CVE-2025-30958 is a Missing Authorization vulnerability (CWE-862) identified in onOffice GmbH's onOffice for WP-Websites product. This vulnerability arises due to incorrectly configured access control security levels, allowing users with limited privileges to perform actions or access resources beyond their authorization. The affected product is a WordPress plugin or integration designed to facilitate real estate website management. The vulnerability affects versions up to 5.7, though specific version details are not fully enumerated. The CVSS v3.1 base score is 5.4, indicating a medium severity level. The vector string (AV:N/AC:L/PR:L/UI:N/S:U/C:N/I:L/A:L) shows that the attack can be performed remotely over the network with low attack complexity, requires low privileges (authenticated user), no user interaction, and impacts integrity and availability but not confidentiality.

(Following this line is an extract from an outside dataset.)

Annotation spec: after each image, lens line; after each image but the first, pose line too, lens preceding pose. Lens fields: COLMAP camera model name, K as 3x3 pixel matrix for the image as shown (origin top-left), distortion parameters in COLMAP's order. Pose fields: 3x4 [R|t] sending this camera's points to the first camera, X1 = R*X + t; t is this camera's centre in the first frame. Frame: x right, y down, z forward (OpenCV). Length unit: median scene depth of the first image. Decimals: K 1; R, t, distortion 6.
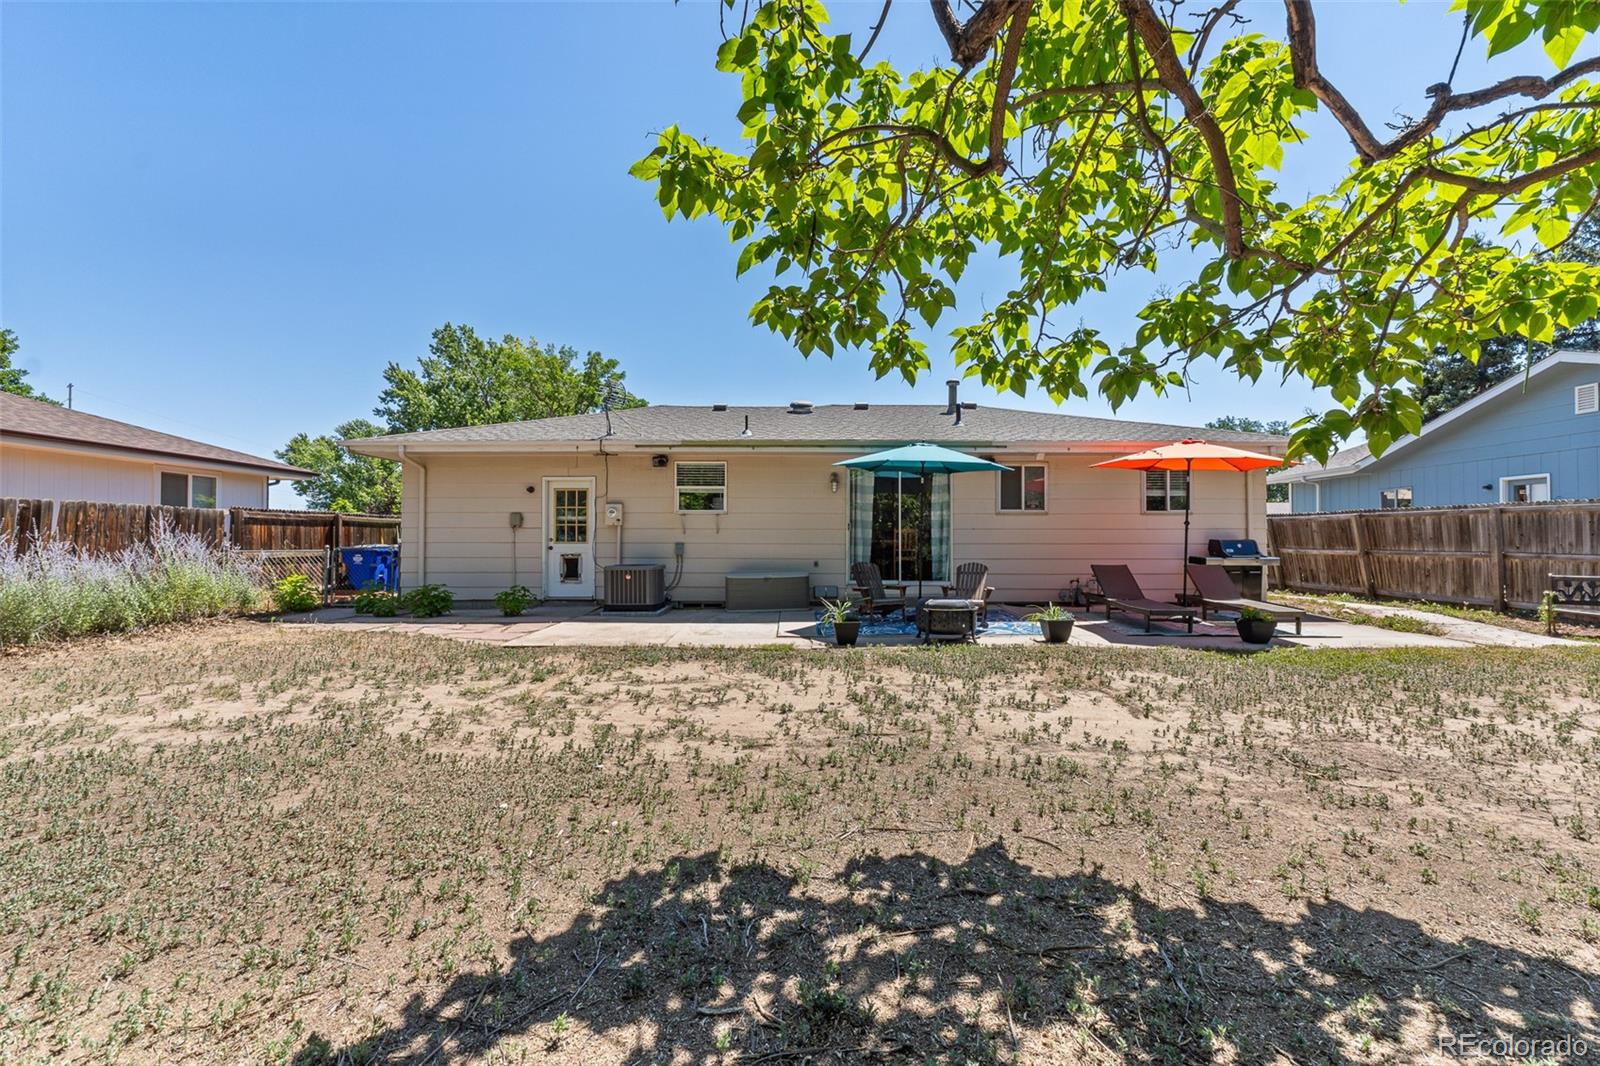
lens RADIAL K [[671.7, 0, 800.5], [0, 671.7, 506.1], [0, 0, 1]] dist [0.000622, -0.000005]
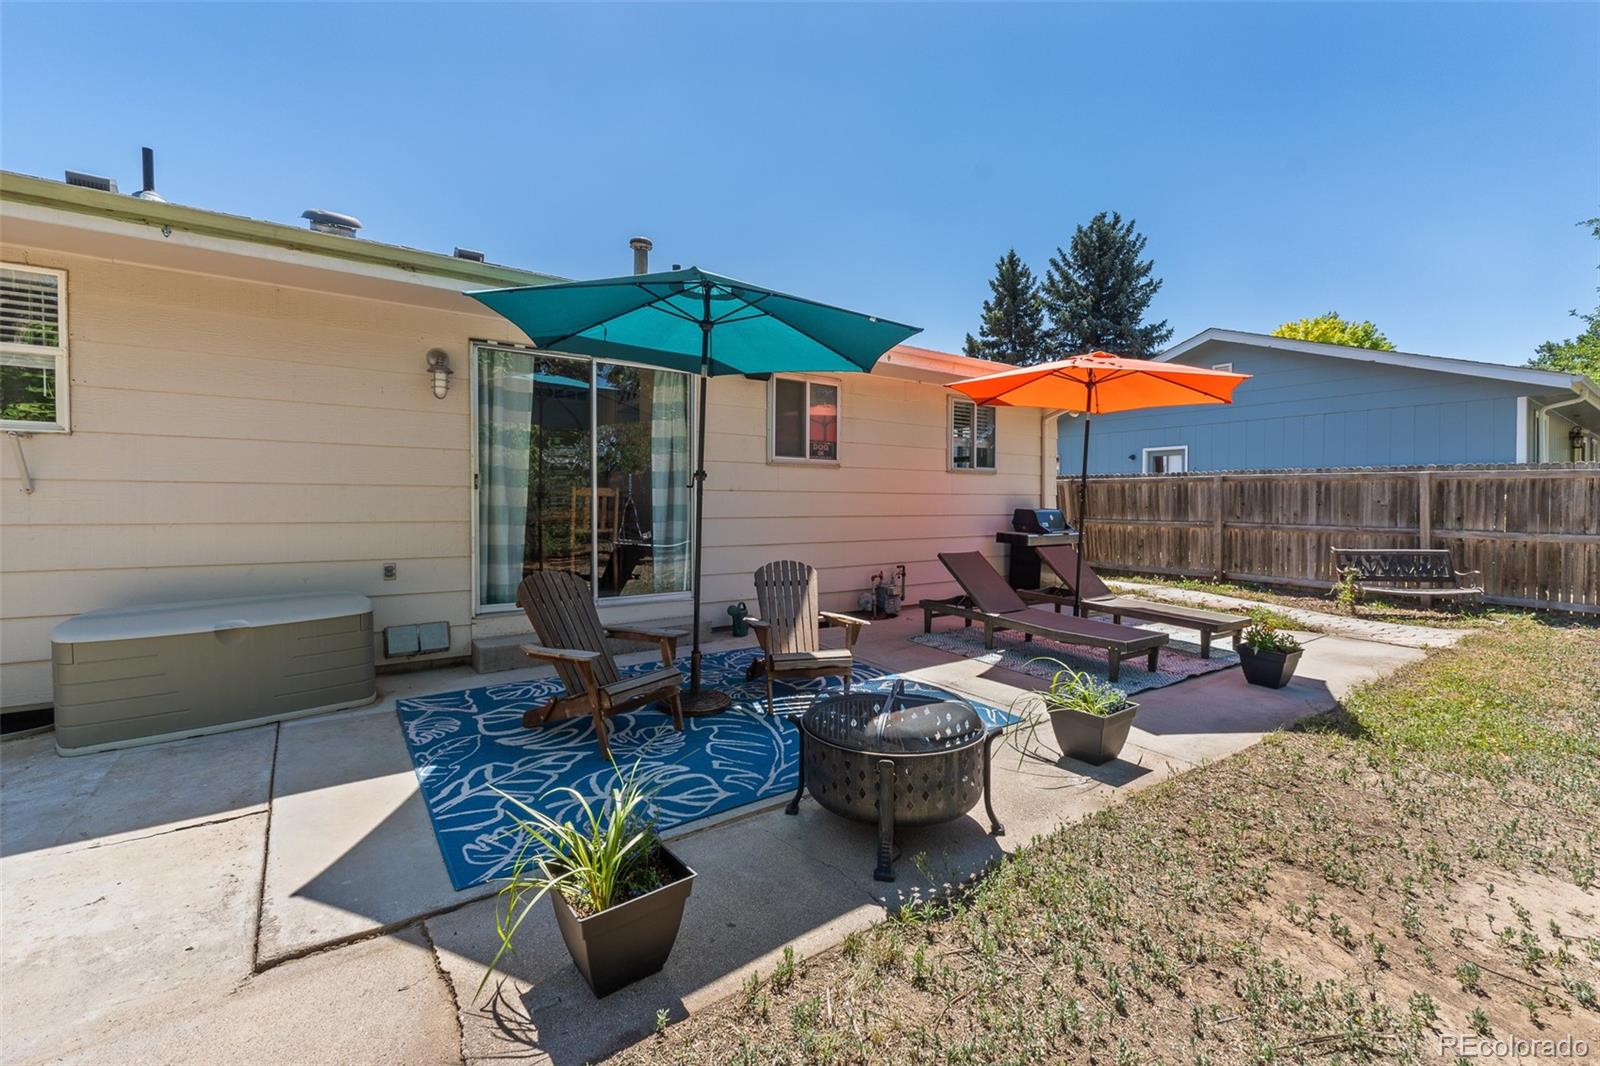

The vulnerability does not require user interaction and does not escalate privileges but allows an authenticated user to perform unauthorized actions or cause denial of service or data integrity issues. No known exploits are currently in the wild, and no patches are linked yet, indicating that mitigation may require vendor updates or configuration changes once available. The root cause is an access control misconfiguration, a common issue where authorization checks are missing or insufficient, allowing privilege escalation or unauthorized operations within the application.

For European organizations using onOffice for WP-Websites, particularly real estate agencies and property management firms, this vulnerability could lead to unauthorized modification or disruption of website content or backend data. Since the vulnerability affects integrity and availability, attackers with low-level authenticated access could alter listings, disrupt service availability, or manipulate data, potentially damaging business reputation and causing operational downtime. Confidential customer data is not directly impacted, but integrity issues could indirectly affect trust and compliance with data protection regulations like GDPR. The medium severity suggests a moderate risk, but exploitation could be more impactful in organizations relying heavily on the affected plugin for critical business functions. Additionally, the remote network attack vector means attackers could exploit this vulnerability from outside the organization if user credentials are compromised or weak, increasing the threat surface.

Organizations should immediately audit user roles and permissions within onOffice for WP-Websites to ensure minimal privilege principles are enforced. Restrict access to the plugin’s administrative functions to trusted users only. Monitor logs for unusual activities indicative of unauthorized access or modifications. Since no patches are currently linked, coordinate with onOffice GmbH for timely updates or security advisories. Implement Web Application Firewall (WAF) rules to detect and block suspicious requests targeting the plugin endpoints. Employ multi-factor authentication (MFA) for all users with access to the WordPress backend to reduce the risk of credential compromise. Regularly back up website data and configurations to enable quick recovery in case of integrity or availability attacks. Finally, consider isolating the WordPress environment or limiting network exposure to reduce attack surface.